Die in Rede stehende Werbung richtet sich an jeden potentiellen Kunden, der ggf. Gold verkaufen will. Ihr Adressat ist damit das allgemeine Publikum, mithin im Prinzip jedermann – und dessen Verkehrsauffassung können die Mitglieder des erkennenden Senates aufgrund eigener Sachkunde beurteilen, ohne dass es hierfür besonderer Sachkunde bedürfen würde (vgl. hierzu Köhler/Bornkamm, 31. Aufl., § 5 UWG, Rn. 2.77; 3.11f.).

b)
Maßgeblich ist sodann, wie ein durchschnittlich informierter und verständiger Verbraucher die hier in Rede stehende Aussage auffasst (vgl. u.a. BGH GRUR 2000, 619 – Orient-Teppichmuster). Dieser wird die Anzeige nicht nur flüchtig betrachten, auch wenn es sich bei der hier in Rede stehenden Werbung in einer Zeitschrift regelmäßig um eine solche handelt, die schon darauf angelegt ist, vom Verbraucher nur beiläufig wahrgenommen zu werden (vgl. Köhler/Bornkamm, 31. Aufl., § 5 UWG Rn. 2.89). Vielmehr wird der am nicht alltäglichen Verkauf von Gold als hochwertiger Ware interessierte Verbraucher auch eine solchen Werbung zumindest mit normaler Aufmerksamkeit beurteilen (vgl. Köhler/Bornkamm, 31. Aufl., § 5 UWG Rn. 2.88 m.w.N.).

Hierbei wird der angesprochene Verbraucher nicht den Eindruck gewinnen, dass der Beklagte Gold jeglicher Legierungsform zum angegebenen Preis von „bis 45,00 € pro Gramm Gold“ erwirbt. Denn er wird schon und gerade aufgrund des gleichermaßen fett, wenn auch in einem etwas kleineren Schriftgrad gedruckten Begriffs „bis“ damit rechnen, dass die Beklagte Gold nicht ausnahmslos zum Preis von 45,00 € ankauft, mithin der angegebene Preis nur eine Obergrenze darstellt.

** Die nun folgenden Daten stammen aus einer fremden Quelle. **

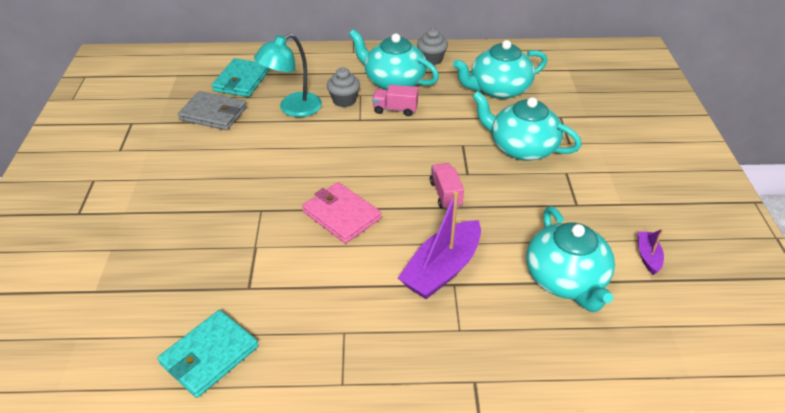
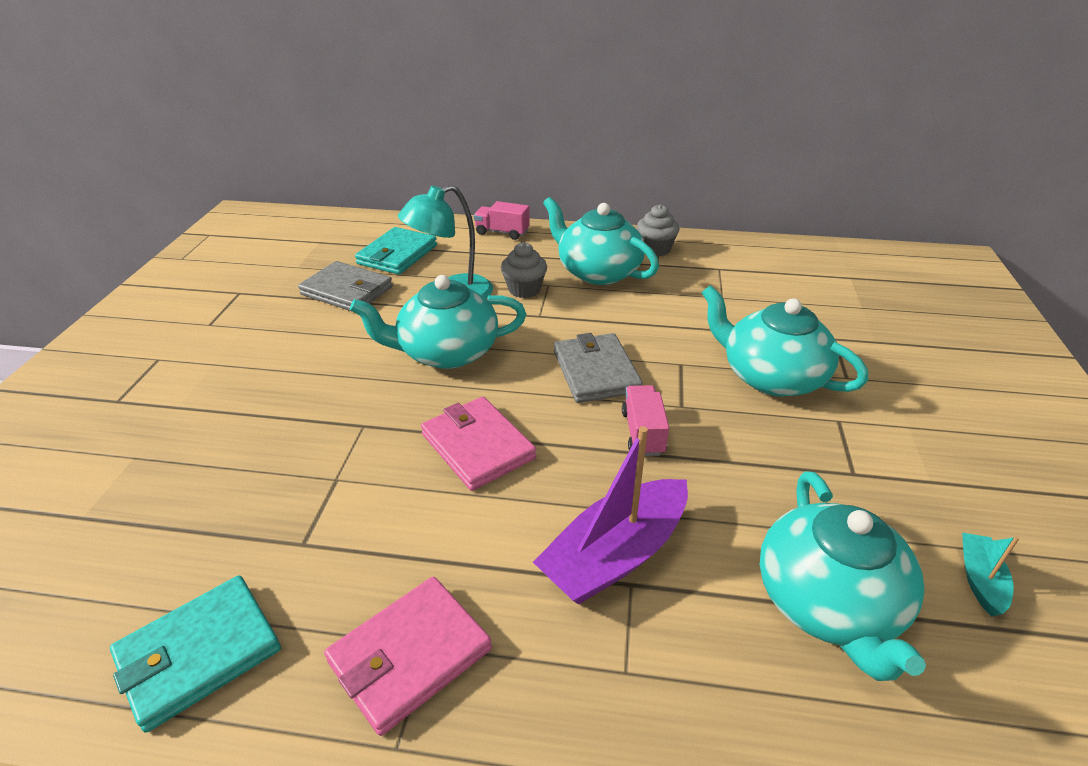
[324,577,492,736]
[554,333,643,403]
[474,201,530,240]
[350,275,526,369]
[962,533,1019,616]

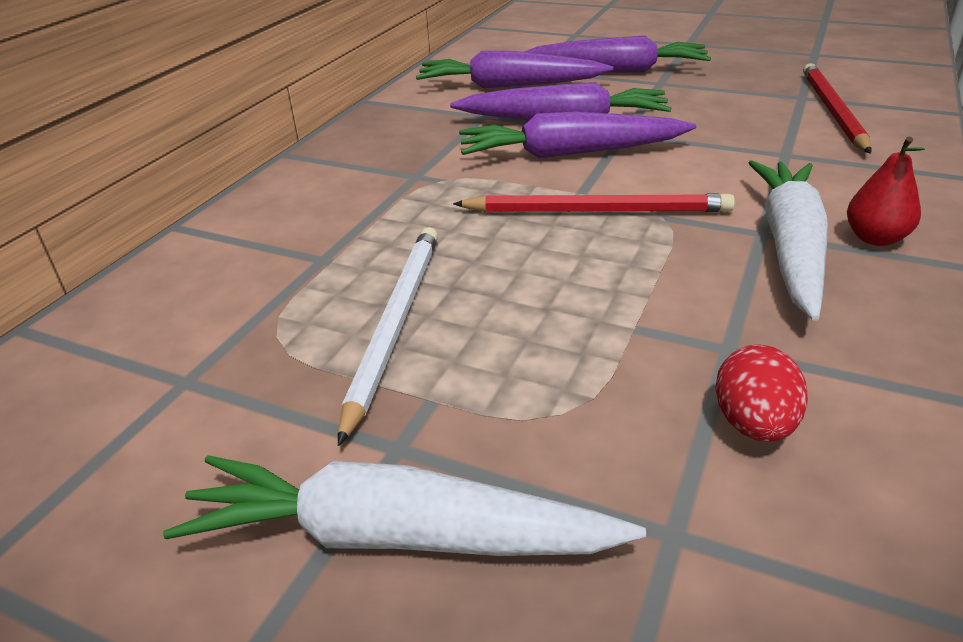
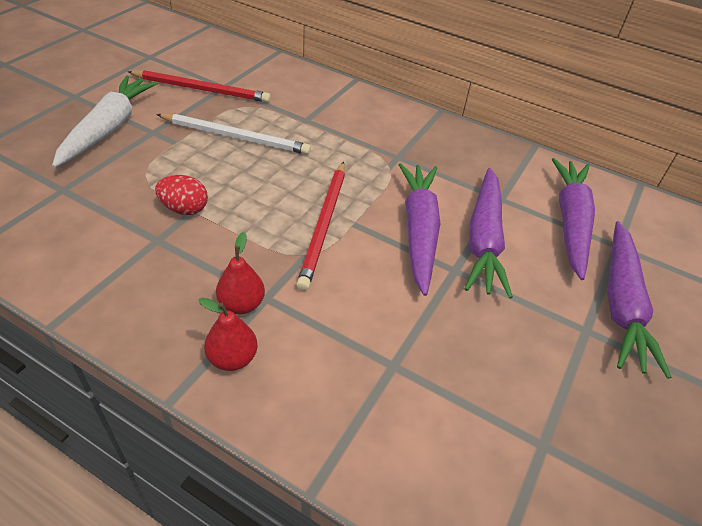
[155,175,208,215]
[128,70,271,103]
[216,232,265,314]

Er wird sodann damit rechnen, dass die Beklagte nur Gold mit höchstem und nicht etwa mit geringem Legierungsgrad zum Höchstpreis ankauft. Denn dem allgemeinen und erst recht dem am Verkauf von Gold interessierten Verkehr ist geläufig, dass der Preis für Gold neben dem Gewicht – und dieser Parameter ist in der streitgegenständlichen Werbung bereits mit einem Gramm festgelegt – maßgeblich vom jeweiligen Legierungsgrad abhängt.

3.
Die Werbeaussage ist auch nicht unlauter i.S.d. §§ 8 Abs. 1, 3 Abs. 1, 4 Nr. 11 UWG i.V.m. § 1 PAngV. Denn vorliegend geht es nicht um die Abgabe einer Ware oder Dienstleistung i.S.d. § 1 Abs. 1 PAngV.

C.
Die Entscheidungen zur Kostentragung und vorläufigen Vollstreckbarkeit beruhen auf den §§ 91 Abs. 1, 97 Abs.1, 708 Nr. 10, 711, 713 ZPO.